Geo-Spatial Features in Solr 4.2
17 Jan 2014Last week I have shown how you can use the classic spatial support in Solr. It uses the LatLonType
to index locations that can then be used to query, filter or sort by distance. Starting with Solr 4.2 there is a new module available. It uses the Lucene Spatial module which is more powerful but also needs to be used differently. You can still use the old approach but in this post I will show you how to use the new features to do the same operations we saw last week.
Indexing Locations
Again we are indexing talks that contain a title and a location. For the new spatial support you need to add a different field type:
<fieldType name="location_rpt" class="solr.SpatialRecursivePrefixTreeFieldType"
distErrPct="0.025"
maxDistErr="0.000009"
units="degrees"/>
Contrary to the LatLonType
the SpatialRecursivePrefixTreeFieldType
is no subfield type but stores the data structure itself. The attribute maxDistErr
determines the accuracy of the location, in this case it is 0.000009 degrees which is close to one meter and should be enough for most location searches.
To use the type in our documents of course we also need to add it as a field:
<field name="location" type="location_rpt" indexed="true" stored="true"/>
Now we are indexing some documents with three fields: the path (which is our id), the title of the talk and the location.
curl http://localhost:8082/solr/update/json?commit=true -H 'Content-type:application/json' -d '
[
{"path" : "1", "title" : "Search Evolution", "location" : "49.487036,8.458001"},
{"path" : "2", "title" : "Suchen und Finden mit Lucene und Solr", "location" : "49.013787,8.419936"}
]'
Again, the location of the first document is Mannheim, the second Karlsruhe. You can see that the locations are encoded in an ngram-like fashion when looking at the schema browser in the administration backend:
Sorting by Distance
A common use case is to sort the results by distance from a certain location. You can't use the Solr 3 syntax anymore but need to use a the geofilt
query parser that maps the distance to the score which you then sort on.

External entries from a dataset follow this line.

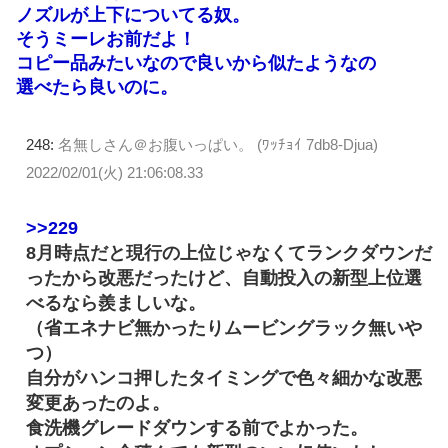
ノズルが上下についてる奴。
そうミーレお前だよ！
コピー品みたいなので良いから似たようなの
選べたら良いのに。
248:
名無しさん＠お腹いっぱい。 (ﾜｯﾁｮｲ 7db8-Djua)
2022/02/01(火) 21:06:08.33
>>229
8月時点だと現行の上位じゃなくてランクダウンだ
ったから改悪だったけど、自動投入の新型上位選
べるなら羨ましいな。
（省エネナビ無かったりムービングラック無いや
つ）
自分がハンコ押したタイミングで色々細かな改悪
変更あったのよ。
食洗機グレードダウンする前でよかった。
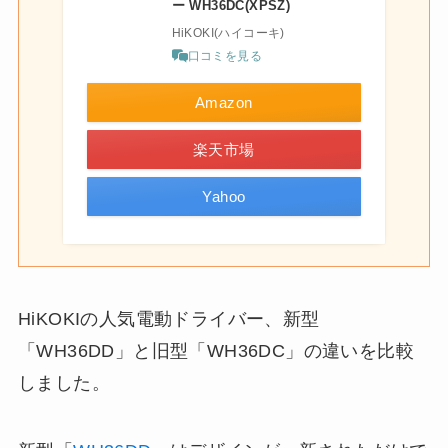
ー WH36DC(XPSZ)
HiKOKI(ハイコーキ)
口コミを見る
Amazon
楽天市場
Yahoo
HiKOKIの人気電動ドライバー、新型
「WH36DD」と旧型「WH36DC」の違いを比較
しました。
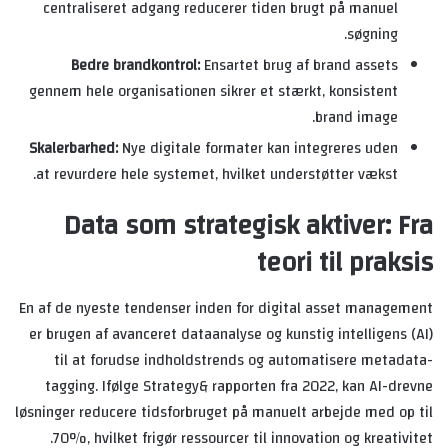
centraliseret adgang reducerer tiden brugt på manuel
søgning.
Bedre brandkontrol:
Ensartet brug af brand assets
gennem hele organisationen sikrer et stærkt, konsistent
brand image.
Skalerbarhed:
Nye digitale formater kan integreres uden
at revurdere hele systemet, hvilket understøtter vækst.
Data som strategisk aktiver: Fra
teori til praksis
En af de nyeste tendenser inden for digital asset management
er brugen af avanceret dataanalyse og kunstig intelligens (AI)
til at forudse indholdstrends og automatisere metadata-
tagging. Ifølge Strategy& rapporten fra 2022, kan AI-drevne
løsninger reducere tidsforbruget på manuelt arbejde med op til
70%, hvilket frigør ressourcer til innovation og kreativitet.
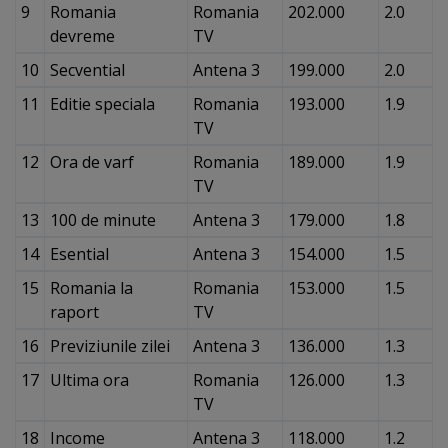
9
Romania
Romania
202.000
2.0
devreme
TV
10
Secvential
Antena 3
199.000
2.0
11
Editie speciala
Romania
193.000
1.9
TV
12
Ora de varf
Romania
189.000
1.9
TV
13
100 de minute
Antena 3
179.000
1.8
14
Esential
Antena 3
154.000
1.5
15
Romania la
Romania
153.000
1.5
raport
TV
16
Previziunile zilei
Antena 3
136.000
1.3
17
Ultima ora
Romania
126.000
1.3
TV
18
Income
Antena 3
118.000
1.2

http://localhost:8082/solr/select?q={!geofilt%20score=distance%20sfield=location%20pt=49.487036,8.458001%20d=100}&sort=score asc
As the name implies the geofilt
query parser originally is for filtering. You need to pass in the distance that is used for filtering so by sorting you might also cause an impact on the results that are returned. For our example passing in a distance of 10 kilometers will only yield one result. This is something to be aware of.
Filtering by Distance
We can use the same approach we saw above to filter our results to only match talks in a given area. We can either use the geofilt query parser (that filters by radius) or the bbox query parser (which filters on a box around the radius). As you can imagine, the query looks similar:
http://localhost:8082/solr/select?q=*:*&fq={!geofilt%20score=distance%20sfield=location%20pt=49.013787,8.419936%20d=10}
This will return all talks in a distance of 10 kilometers from Karlsruhe.
Doing Fancy Stuff
Besides the features we have looked at in this post you can also do more advanced stuff. In Solr 3 Spatial you can't have multivalued location fields, which is possible with Solr 4.2. Also now you can also index lines or polygons that can then be queried and intersected. In this presentation Chris Hostetter uses this feature to determine overlapping of time, an interesting use case that you might not think of at first.